A nurse is providing teaching about home safety to the adult child of an older adult client who is postoperative following knee replacement surgery. Which of the following instructions should the nurse include?
- A. Encourage the client to avoid wearing shoes at home.
- B. Ensure that area rugs have rubber backs.
- C. Mark the edges of the doorway to the house with tape.
- D. Place a throw rug over electrical cords.
Correct Answer: B
Rationale: The correct answer is B: Ensure that area rugs have rubber backs. This instruction is important to prevent slips and falls, especially for an older adult recovering from knee replacement surgery. Rubber-backed rugs provide traction and stability, reducing the risk of accidents. Encouraging the client to avoid wearing shoes at home (A) may increase the risk of slipping on smooth surfaces. Marking the edges of the doorway with tape (C) may not be effective and could create a tripping hazard. Placing a throw rug over electrical cords (D) is unsafe as it can cause the older adult to trip.

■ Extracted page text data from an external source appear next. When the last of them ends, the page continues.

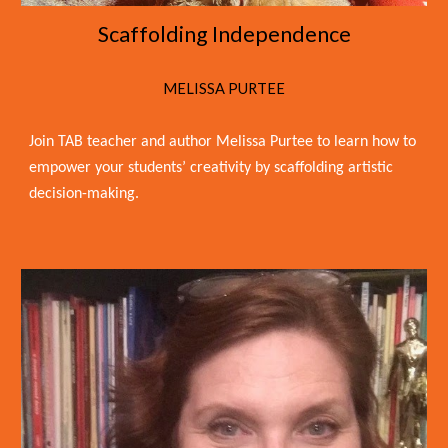
Scaffolding Independence
MELISSA PURTEE
Join TAB teacher and author Melissa Purtee to learn how to
empower your students’ creativity by scaffolding artistic
decision-making.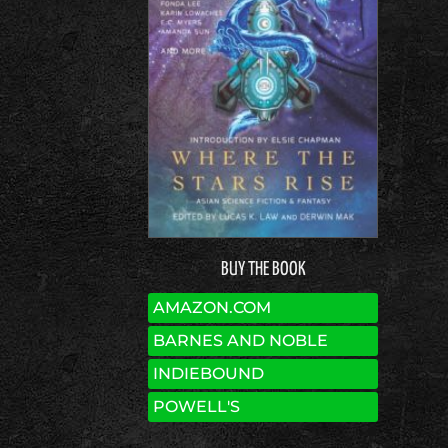
BUY THE BOOK
AMAZON.COM
BARNES AND NOBLE
INDIEBOUND
POWELL'S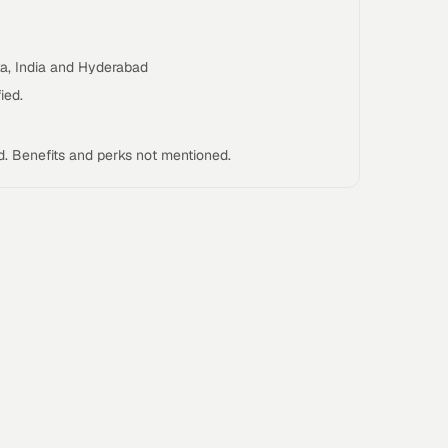
ka, India and Hyderabad
ied.
d. Benefits and perks not mentioned.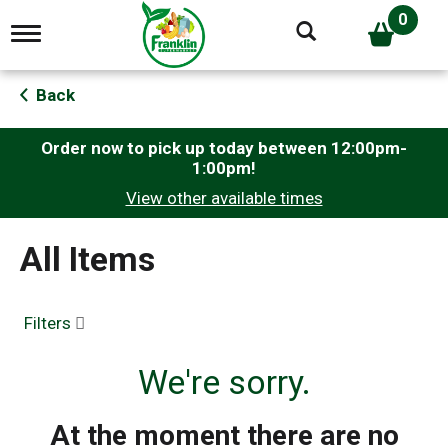
0
T
o
g
g
Back
l
e
n
Order now to pick up today between
12:00pm-
a
1:00pm
!
v
View other available times
i
g
a
All Items
t
i
o
n
Filters
We're sorry.
At the moment there are no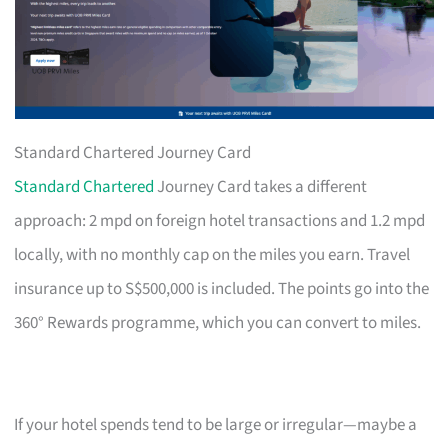
Standard Chartered Journey Card
Standard Chartered
Journey Card takes a different
approach: 2 mpd on foreign hotel transactions and 1.2 mpd
locally, with no monthly cap on the miles you earn. Travel
insurance up to S$500,000 is included. The points go into the
360° Rewards programme, which you can convert to miles.
If your hotel spends tend to be large or irregular—maybe a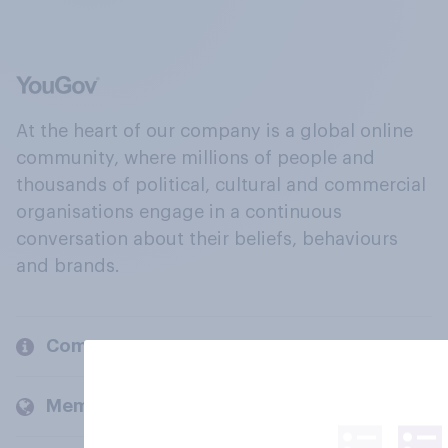
At the heart of our company is a global online
community, where millions of people and
thousands of political, cultural and commercial
organisations engage in a continuous
conversation about their beliefs, behaviours
and brands.
Company
Members and clients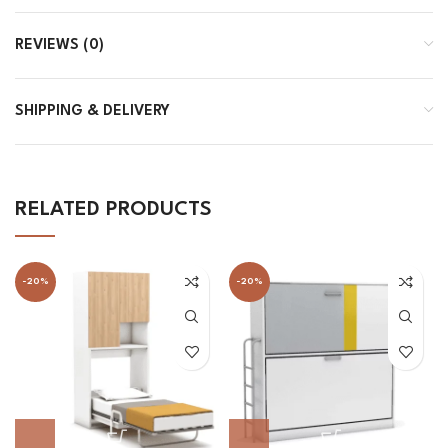
REVIEWS (0)
SHIPPING & DELIVERY
RELATED PRODUCTS
-20%
-20%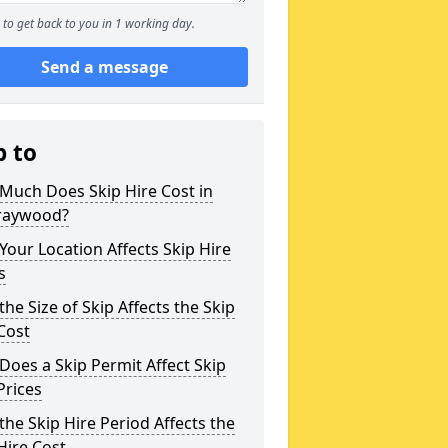
to get back to you in 1 working day.
Send a message
p to
Much Does Skip Hire Cost in
raywood?
our Location Affects Skip Hire
s
he Size of Skip Affects the Skip
Cost
oes a Skip Permit Affect Skip
Prices
he Skip Hire Period Affects the
Hire Cost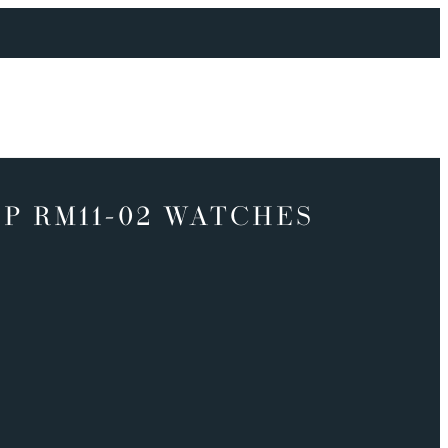
P RM11-02 WATCHES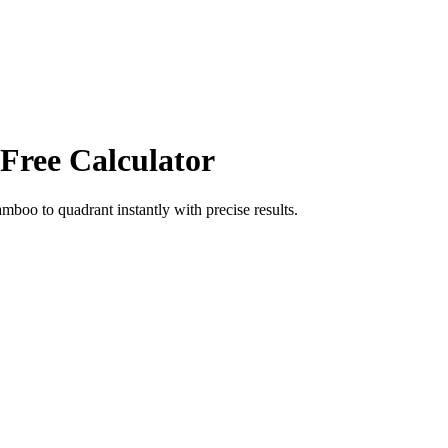
 Free Calculator
amboo
to
quadrant
instantly with precise results.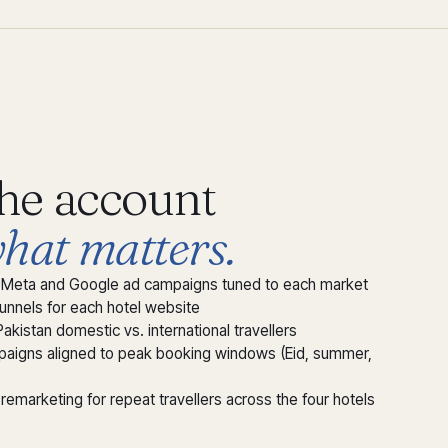
the account
hat matters.
ic Meta and Google ad campaigns tuned to each market
funnels for each hotel website
Pakistan domestic vs. international travellers
aigns aligned to peak booking windows (Eid, summer,
remarketing for repeat travellers across the four hotels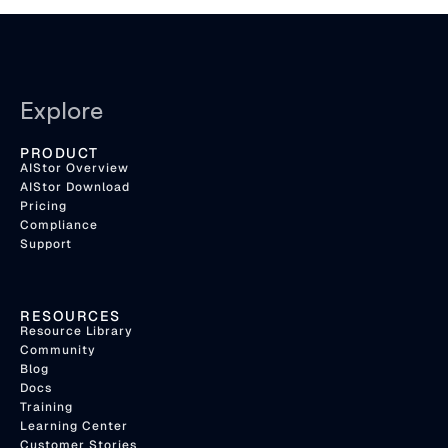
Explore
PRODUCT
AIStor Overview
AIStor Download
Pricing
Compliance
Support
RESOURCES
Resource Library
Community
Blog
Docs
Training
Learning Center
Customer Stories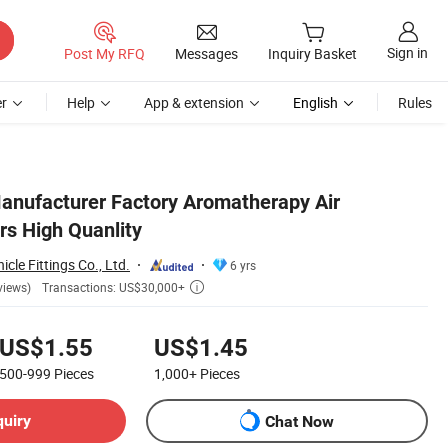
Sign in
Post My RFQ
Messages
Inquiry Basket
r
Help
App & extension
English
Rules
nufacturer Factory Aromatherapy Air
ers High Quanlity
cle Fittings Co., Ltd.
6 yrs
Transactions: US$30,000+
views)

US$1.55
US$1.45
500-999
Pieces
1,000+
Pieces
quiry
Chat Now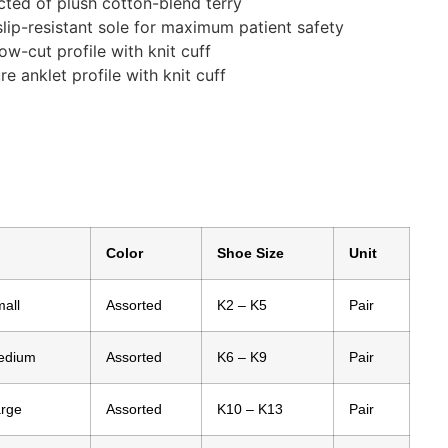
cted of plush cotton-blend terry
slip-resistant sole for maximum patient safety
low-cut profile with knit cuff
re anklet profile with knit cuff
Color
Shoe Size
Unit
all
Assorted
K2 – K5
Pair
edium
Assorted
K6 – K9
Pair
arge
Assorted
K10 – K13
Pair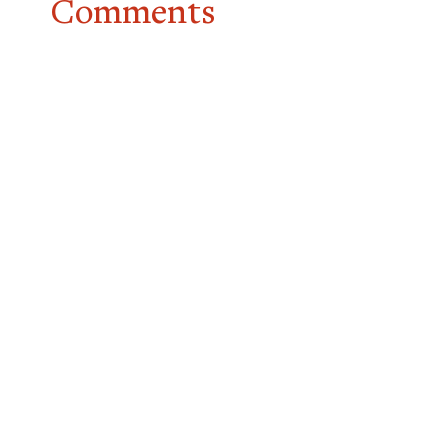
Comments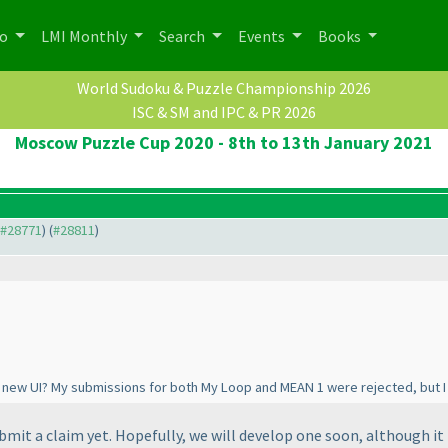
po
LMI Monthly
Search
Events
Books
World Sudoku & Puzzle Championship 2026
ISC & SM and IPC & PR 2026
Moscow Puzzle Cup 2020 - 8th to 13th January 2021
o #28771
) (
#28811
)
he new UI? My submissions for both My Loop and MEAN 1 were rejected, but I
mit a claim yet. Hopefully, we will develop one soon, although it 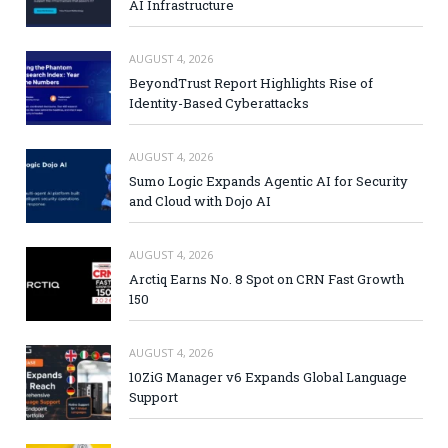
AI Infrastructure
AUGUST 4, 2026
BeyondTrust Report Highlights Rise of
Identity-Based Cyberattacks
AUGUST 4, 2026
Sumo Logic Expands Agentic AI for Security
and Cloud with Dojo AI
AUGUST 4, 2026
Arctiq Earns No. 8 Spot on CRN Fast Growth
150
AUGUST 4, 2026
10ZiG Manager v6 Expands Global Language
Support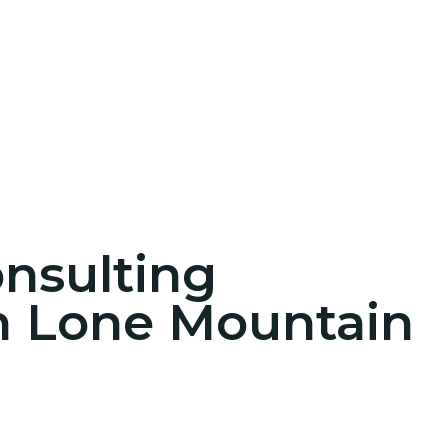
onsulting
in Lone Mountain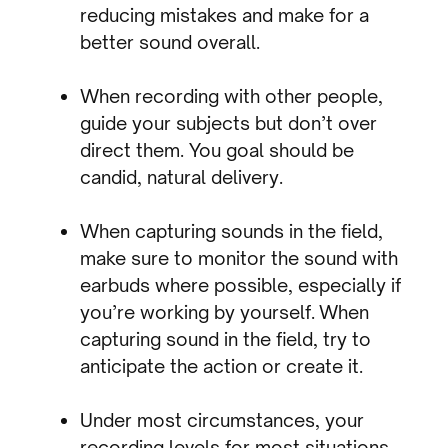
reducing mistakes and make for a
better sound overall.
When recording with other people,
guide your subjects but don’t over
direct them. You goal should be
candid, natural delivery.
When capturing sounds in the field,
make sure to monitor the sound with
earbuds where possible, especially if
you’re working by yourself. When
capturing sound in the field, try to
anticipate the action or create it.
Under most circumstances, your
recording levels for most situations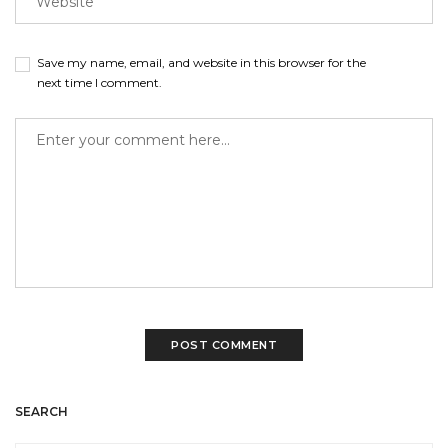
Save my name, email, and website in this browser for the
next time I comment.
SEARCH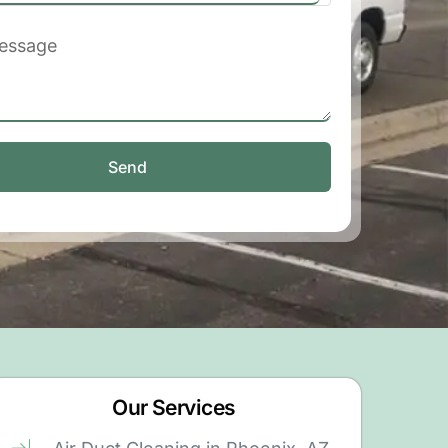
Send
Our Services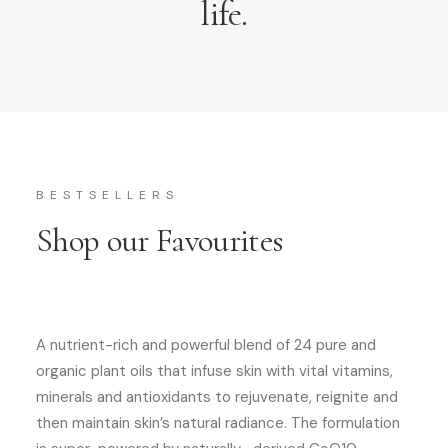
life.
BESTSELLERS
Shop our Favourites
A nutrient-rich and powerful blend of 24 pure and
organic plant oils that infuse skin with vital vitamins,
minerals and antioxidants to rejuvenate, reignite and
then maintain skin’s natural radiance. The formulation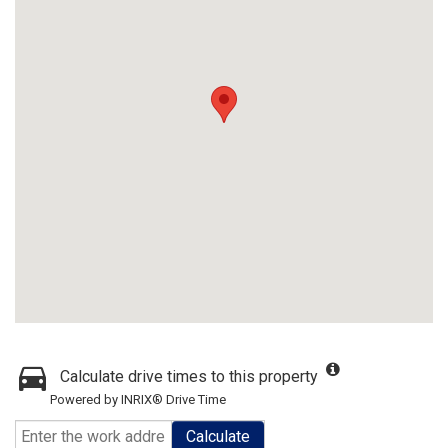
Calculate drive times to this property
Powered by INRIX® Drive Time
Calculate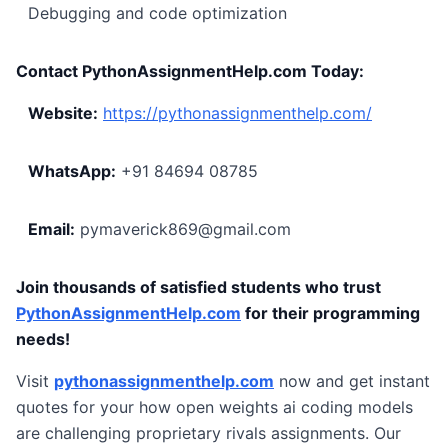
Debugging and code optimization
Contact PythonAssignmentHelp.com Today:
Website:
https://pythonassignmenthelp.com/
WhatsApp:
+91 84694 08785
Email:
pymaverick869@gmail.com
Join thousands of satisfied students who trust
PythonAssignmentHelp.com
for their programming
needs!
Visit
pythonassignmenthelp.com
now and get instant
quotes for your how open weights ai coding models
are challenging proprietary rivals assignments. Our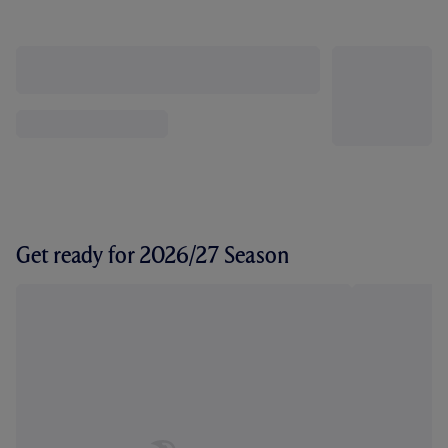
Get ready for 2026/27 Season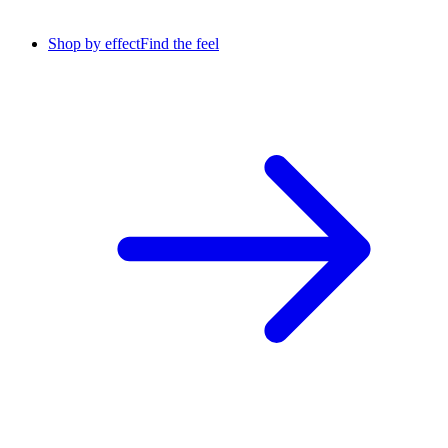
Shop by effect
Find the feel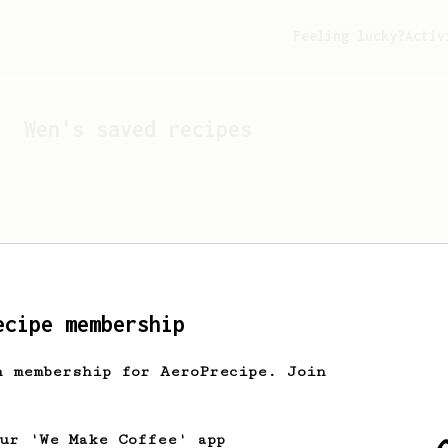
Feeling lucky?
Activ
Wen
's saved recipes
ecipe membership
h membership for AeroPrecipe. Join
Looks like
Wen
hasn't s
our 'We Make Coffee' app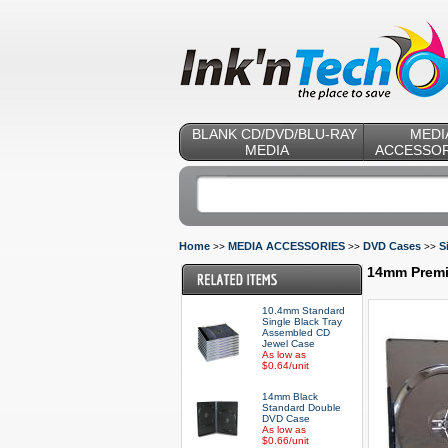
BLANK CD/DVD/BLU-RAY
MEDI
MEDIA
ACCESSOR
Home
MEDIA ACCESSORIES
DVD Cases
S
>>
>>
>>
14mm Premi
10.4mm Standard
Single Black Tray
Assembled CD
Jewel Case
As low as
$0.64/unit
14mm Black
Standard Double
DVD Case
As low as
$0.66/unit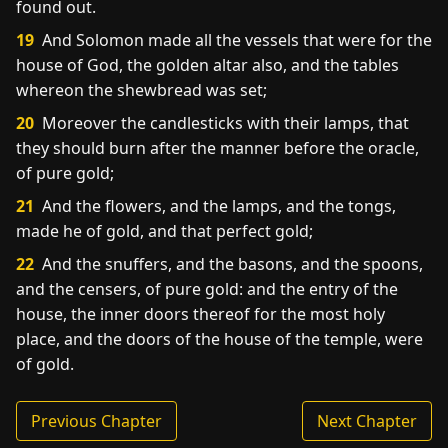
found out.
19
And Solomon made all the vessels that were for the
house of God, the golden altar also, and the tables
whereon the shewbread was set;
20
Moreover the candlesticks with their lamps, that
they should burn after the manner before the oracle,
of pure gold;
21
And the flowers, and the lamps, and the tongs,
made he of gold, and that perfect gold;
22
And the snuffers, and the basons, and the spoons,
and the censers, of pure gold: and the entry of the
house, the inner doors thereof for the most holy
place, and the doors of the house of the temple, were
of gold.
Previous Chapter
Next Chapter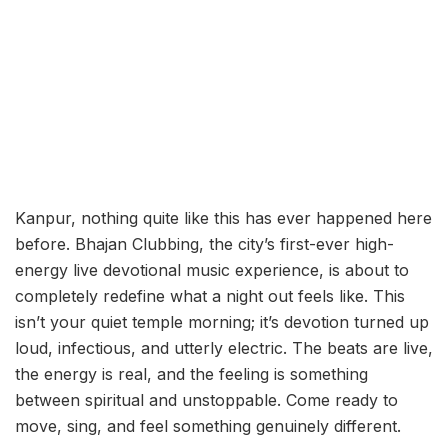
Kanpur, nothing quite like this has ever happened here
before. Bhajan Clubbing, the city’s first-ever high-
energy live devotional music experience, is about to
completely redefine what a night out feels like. This
isn’t your quiet temple morning; it’s devotion turned up
loud, infectious, and utterly electric. The beats are live,
the energy is real, and the feeling is something
between spiritual and unstoppable. Come ready to
move, sing, and feel something genuinely different.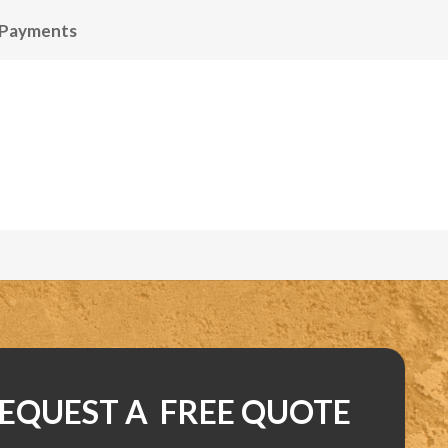
 Payments
EQUEST A FREE QUOTE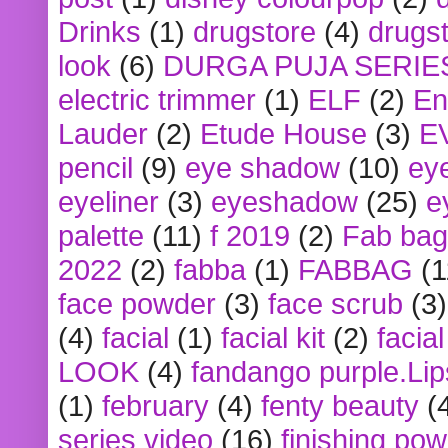
Drinks
(1)
drugstore
(4)
drugst
look
(6)
DURGA PUJA SERIE
electric trimmer
(1)
ELF
(2)
En
Lauder
(2)
Etude House
(3)
E
pencil
(9)
eye shadow
(10)
ey
eyeliner
(3)
eyeshadow
(25)
e
palette
(11)
f 2019
(2)
Fab bag
2022
(2)
fabba
(1)
FABBAG
(1
face powder
(3)
face scrub
(3)
(4)
facial
(1)
facial kit
(2)
facia
LOOK
(4)
fandango purple.Lip
(1)
february
(4)
fenty beauty
(
series video
(16)
finishing po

A nurse is caring for a group of toddlers receiving digoxin therapy. For which of the following clients should the nurse plan to hold the dose of digoxin?
- A. A toddler who has an apical pulse of 100 bpm
- B. A toddler who has a potassium level of 4.0 mEq/L (3.6 to 5.2 mEq/L)
- C. A toddler who has a digoxin level of 1.2 ng/mL (0.8 to 2.0 ng/mL)
- D. A toddler who has vomited 2 times in the last hour
Correct Answer: D
Rationale: The correct answer is D because vomiting can lead to decreased absorption of digoxin, potentially resulting in subtherapeutic levels. Holding the dose in this situation prevents giving an ineffective dose. Option A is incorrect because an apical pulse of 100 bpm is within the normal range for toddlers on digoxin. Option B is incorrect because a potassium level of 4.0 mEq/L is also within the normal range. Option C is incorrect because a digoxin level of 1.2 ng/mL falls within the therapeutic range.